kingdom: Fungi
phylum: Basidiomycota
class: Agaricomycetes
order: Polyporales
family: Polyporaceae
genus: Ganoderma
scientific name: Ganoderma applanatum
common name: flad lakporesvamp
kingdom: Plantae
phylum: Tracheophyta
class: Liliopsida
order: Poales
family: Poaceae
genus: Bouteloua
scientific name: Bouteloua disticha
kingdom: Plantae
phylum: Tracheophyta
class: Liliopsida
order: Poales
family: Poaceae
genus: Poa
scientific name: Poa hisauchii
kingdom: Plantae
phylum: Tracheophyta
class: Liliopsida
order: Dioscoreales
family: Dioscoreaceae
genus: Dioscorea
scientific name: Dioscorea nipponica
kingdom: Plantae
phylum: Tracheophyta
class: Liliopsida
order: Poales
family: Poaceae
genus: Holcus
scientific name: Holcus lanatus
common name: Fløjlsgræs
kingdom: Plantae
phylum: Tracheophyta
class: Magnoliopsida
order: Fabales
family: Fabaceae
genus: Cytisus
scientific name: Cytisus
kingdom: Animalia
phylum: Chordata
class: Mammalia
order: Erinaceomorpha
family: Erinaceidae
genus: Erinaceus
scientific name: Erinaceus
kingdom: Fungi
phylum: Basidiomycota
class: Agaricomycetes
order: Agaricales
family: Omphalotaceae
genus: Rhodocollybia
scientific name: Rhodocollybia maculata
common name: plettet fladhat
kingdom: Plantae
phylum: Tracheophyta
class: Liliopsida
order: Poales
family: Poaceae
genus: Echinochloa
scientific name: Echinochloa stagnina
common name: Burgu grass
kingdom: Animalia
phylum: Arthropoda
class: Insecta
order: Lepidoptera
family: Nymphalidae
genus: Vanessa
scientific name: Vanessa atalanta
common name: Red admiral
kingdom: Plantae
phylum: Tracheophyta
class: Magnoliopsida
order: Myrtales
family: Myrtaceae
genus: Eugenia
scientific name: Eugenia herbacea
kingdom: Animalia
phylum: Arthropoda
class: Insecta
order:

##########

» Written task:
Please copy out all of the material above line for line, with no changes.

» In response:
kingdom: Fungi
phylum: Basidiomycota
class: Agaricomycetes
order: Polyporales
family: Polyporaceae
genus: Ganoderma
scientific name: Ganoderma applanatum
common name: flad lakporesvamp
kingdom: Plantae
phylum: Tracheophyta
class: Liliopsida
order: Poales
family: Poaceae
genus: Bouteloua
scientific name: Bouteloua disticha
kingdom: Plantae
phylum: Tracheophyta
class: Liliopsida
order: Poales
family: Poaceae
genus: Poa
scientific name: Poa hisauchii
kingdom: Plantae
phylum: Tracheophyta
class: Liliopsida
order: Dioscoreales
family: Dioscoreaceae
genus: Dioscorea
scientific name: Dioscorea nipponica
kingdom: Plantae
phylum: Tracheophyta
class: Liliopsida
order: Poales
family: Poaceae
genus: Holcus
scientific name: Holcus lanatus
common name: Fløjlsgræs
kingdom: Plantae
phylum: Tracheophyta
class: Magnoliopsida
order: Fabales
family: Fabaceae
genus: Cytisus
scientific name: Cytisus
kingdom: Animalia
phylum: Chordata
class: Mammalia
order: Erinaceomorpha
family: Erinaceidae
genus: Erinaceus
scientific name: Erinaceus
kingdom: Fungi
phylum: Basidiomycota
class: Agaricomycetes
order: Agaricales
family: Omphalotaceae
genus: Rhodocollybia
scientific name: Rhodocollybia maculata
common name: plettet fladhat
kingdom: Plantae
phylum: Tracheophyta
class: Liliopsida
order: Poales
family: Poaceae
genus: Echinochloa
scientific name: Echinochloa stagnina
common name: Burgu grass
kingdom: Animalia
phylum: Arthropoda
class: Insecta
order: Lepidoptera
family: Nymphalidae
genus: Vanessa
scientific name: Vanessa atalanta
common name: Red admiral
kingdom: Plantae
phylum: Tracheophyta
class: Magnoliopsida
order: Myrtales
family: Myrtaceae
genus: Eugenia
scientific name: Eugenia herbacea
kingdom: Animalia
phylum: Arthropoda
class: Insecta
order:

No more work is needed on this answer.